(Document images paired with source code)
↓

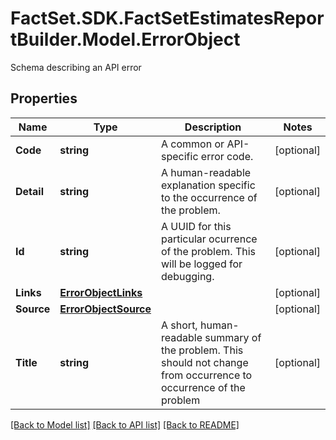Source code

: # FactSet.SDK.FactSetEstimatesReportBuilder.Model.ErrorObject
Schema describing an API error

## Properties

Name | Type | Description | Notes
------------ | ------------- | ------------- | -------------
**Code** | **string** | A common or API-specific error code. | [optional] 
**Detail** | **string** | A human-readable explanation specific to the occurrence of the problem. | [optional] 
**Id** | **string** | A UUID for this particular ocurrence of the problem.  This will be logged for debugging. | [optional] 
**Links** | [**ErrorObjectLinks**](ErrorObjectLinks.md) |  | [optional] 
**Source** | [**ErrorObjectSource**](ErrorObjectSource.md) |  | [optional] 
**Title** | **string** | A short, human-readable summary of the problem.  This should not change from occurrence to occurrence of the problem | [optional] 

[[Back to Model list]](../README.md#documentation-for-models) [[Back to API list]](../README.md#documentation-for-api-endpoints) [[Back to README]](../README.md)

↑

-- WHAT YOU SHOULD DO --
Copy the lines above verbatim, omitting the pictures from your answer.

-- WRITTEN RESPONSE --
Source code

: # FactSet.SDK.FactSetEstimatesReportBuilder.Model.ErrorObject
Schema describing an API error

## Properties

Name | Type | Description | Notes
------------ | ------------- | ------------- | -------------
**Code** | **string** | A common or API-specific error code. | [optional] 
**Detail** | **string** | A human-readable explanation specific to the occurrence of the problem. | [optional] 
**Id** | **string** | A UUID for this particular ocurrence of the problem.  This will be logged for debugging. | [optional] 
**Links** | [**ErrorObjectLinks**](ErrorObjectLinks.md) |  | [optional] 
**Source** | [**ErrorObjectSource**](ErrorObjectSource.md) |  | [optional] 
**Title** | **string** | A short, human-readable summary of the problem.  This should not change from occurrence to occurrence of the problem | [optional] 

[[Back to Model list]](../README.md#documentation-for-models) [[Back to API list]](../README.md#documentation-for-api-endpoints) [[Back to README]](../README.md)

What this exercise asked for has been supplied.